16. The Stars My Destination- Alfred Bester
Touted to be The Count of Monte Cristo of science fiction and one of the best science fiction novels of all time, this novel is the story of Gully Foyle who is the sole survivor after his ship was attacked. While waiting to be rescued he was ignored when a ship passed him, thus making his life about revenge once he reached earth.
Definitely not a hero,Gully Foyle still have us rooting for him thanks to the author’s wordplay, rich language and fun writing. This one is definitely a gem that is unputdownable and that can be reread over the years.
17. The Dispossessed- Ursula k. Le Guin
Winner of Nebula, Locus and Hugo Awards, The Dispossessed written by one of the finest science fiction writers, is a novel that reflected the state of our world at the time the novel was written. The planet Urras had several states like the capitalist A-Lo (US), the communist Thu (Soviet Union). The story is about Shevek, a scientist who lives in the utopic moon Anarres where a functioning anarchist society exists. But even there he finds restrictions during his work on a new theory about time. He travels to Urras for help, but there also he finds different restrictions. Basically, the novel shows the advantages and disadvantages of both types of societies.
18. Brave New World – Aldous Huxley
Exploring the notion of dystopia Brave New World is not only a classic in science fiction but in world literature as well. It shows us the world that is peaceful where everyone is happy and where everyone’s needs are met. It's the world which promotes the fact that in order to have a great civilization the utmost important thing is stability.
The state is controlled so everyone has a fixed place in the society and thus have a fixed job to do. No one opposes the system as they are controlled by Soma, a drug that keeps them feeling happy. The story revolves around John the Savage, who lives beyond the reach of this controlled society. Te novel shows the conflict we feel to choose between the unhappy uncontrolled life and the fake happiness of the controlled state.

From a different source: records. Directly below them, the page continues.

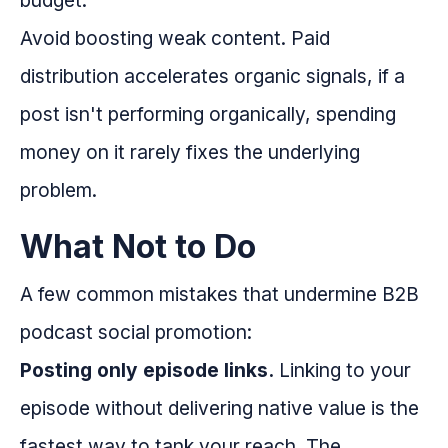
budget.
Avoid boosting weak content. Paid
distribution accelerates organic signals, if a
post isn't performing organically, spending
money on it rarely fixes the underlying
problem.
What Not to Do
A few common mistakes that undermine B2B
podcast social promotion:
Posting only episode links.
Linking to your
episode without delivering native value is the
fastest way to tank your reach. The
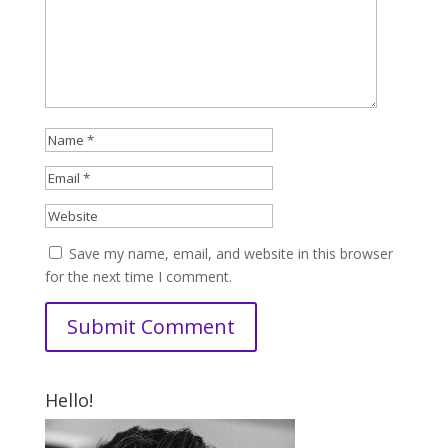
Save my name, email, and website in this browser
for the next time I comment.
Hello!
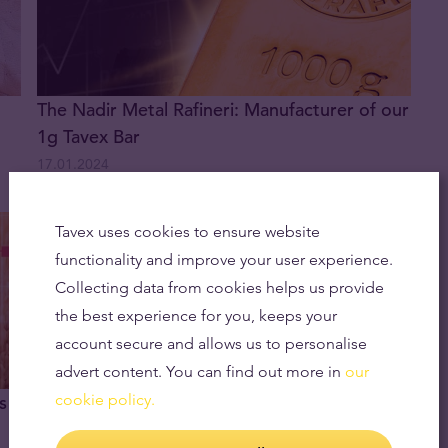
The Nadir Metal Rafineri: Manufacturer of our
1g Tavex Bar
17.01.2024
Tavex uses cookies to ensure website
functionality and improve your user experience.
Collecting data from cookies helps us provide
the best experience for you, keeps your
account secure and allows us to personalise
advert content. You can find out more in
our
cookie policy.
s
How Is The Price of Gold Determined?
21.12.2023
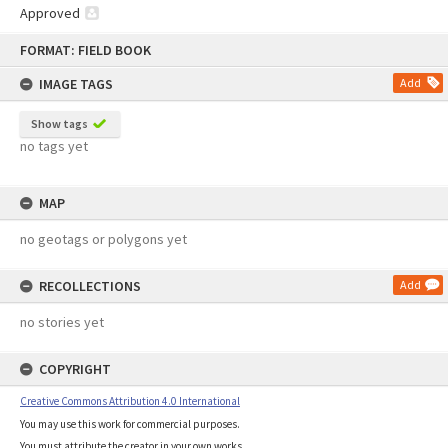
Approved
Skip
FORMAT: FIELD BOOK
to
content
IMAGE TAGS
Add
Show tags
no tags yet
MAP
no geotags or polygons yet
RECOLLECTIONS
Add
no stories yet
COPYRIGHT
Creative Commons Attribution 4.0 International
You may use this work for commercial purposes.
You must attribute the creator in your own works.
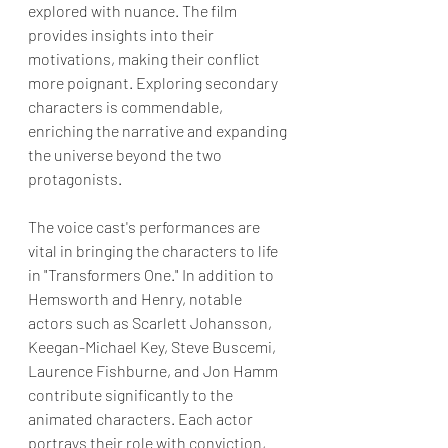
explored with nuance. The film 
provides insights into their 
motivations, making their conflict 
more poignant. Exploring secondary 
characters is commendable, 
enriching the narrative and expanding 
the universe beyond the two 
protagonists.
The voice cast's performances are 
vital in bringing the characters to life 
in "Transformers One." In addition to 
Hemsworth and Henry, notable 
actors such as Scarlett Johansson, 
Keegan-Michael Key, Steve Buscemi, 
Laurence Fishburne, and Jon Hamm 
contribute significantly to the 
animated characters. Each actor 
portrays their role with conviction, 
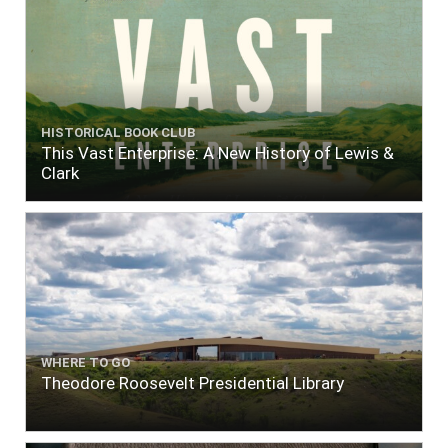
HISTORICAL BOOK CLUB
This Vast Enterprise: A New History of Lewis &
Clark
WHERE TO GO
Theodore Roosevelt Presidential Library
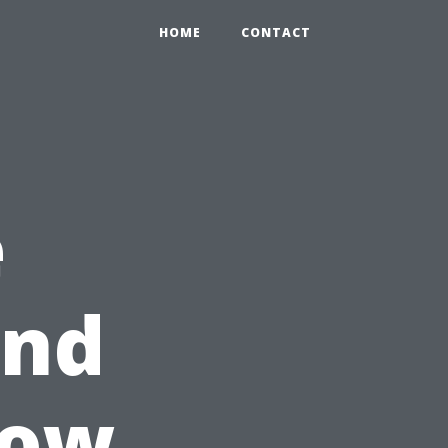
HOME
CONTACT
e
ind
How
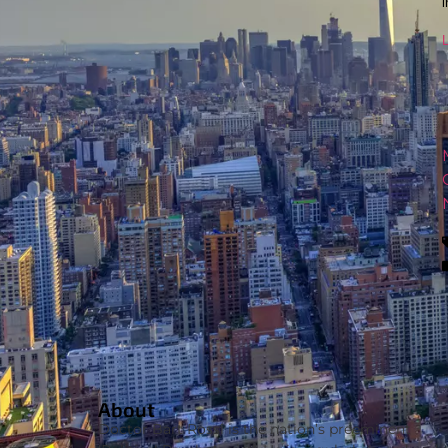
L
About
Doctor Bart Rossi is the nation’s preeminent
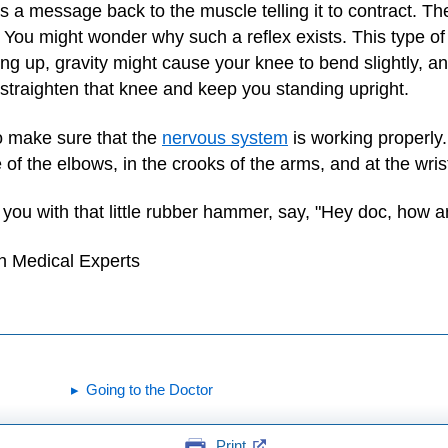
s a message back to the muscle telling it to contract. Th
 You might wonder why such a reflex exists. This type of 
g up, gravity might cause your knee to bend slightly, and
 straighten that knee and keep you standing upright.
o make sure that the
nervous system
is working properly.
of the elbows, in the crooks of the arms, and at the wris
s you with that little rubber hammer, say, "Hey doc, how
h Medical Experts
Going to the Doctor
Print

This type of hard to make a decision had been portrayed in several other kinds of literature and movies. You will find a similar notion in the famous sci-fi movie The Matrix where Cypher decides to snitch on his friends to get back to the utopian sense of a happy life instead of living his real life in a war-torn world.
19.Falling Free (Vorkosigan saga) – Lois McMaster Bujold
Less of science and full of fun, laughter and romance, the books in the Vorkosigan are about an underdog protagonist with a brilliant mind but sadly a crippled body, Miles Vorsokigan who is in the military. Balancing perfectly between tragedy and comedy, this space opera sees Miles rise through the ranks via ingenuity and by beating impossible odds. An emotional rollercoaster and an absolute riot, the book had won The Hugo awards in the year 1988.
20. The Diamond Age Neal Stephenson
Touted to be Neal Stephenson’s best work till date, the Diamond Age has won both Hugo award 1996 and Locus Award 1996. The story unveils in a world where the notion of separate countries is obsolete and human race is categorized into “phyles” based on their ethnicity, shared values, heritage, and culture. The story is a very convincing depiction of a world where nanotechnology is booming and artificial intelligence is in a decline.
Nell, the protagonist falls in the category of people who are outside the “phyle” system. She comes to possess an interactive book (The Young Lady's Illustrated Primer) and by following this book she succeeds in rising n the world and thereupon creating her own phyla. A very probable futuristic world presented in this novel makes it a must read.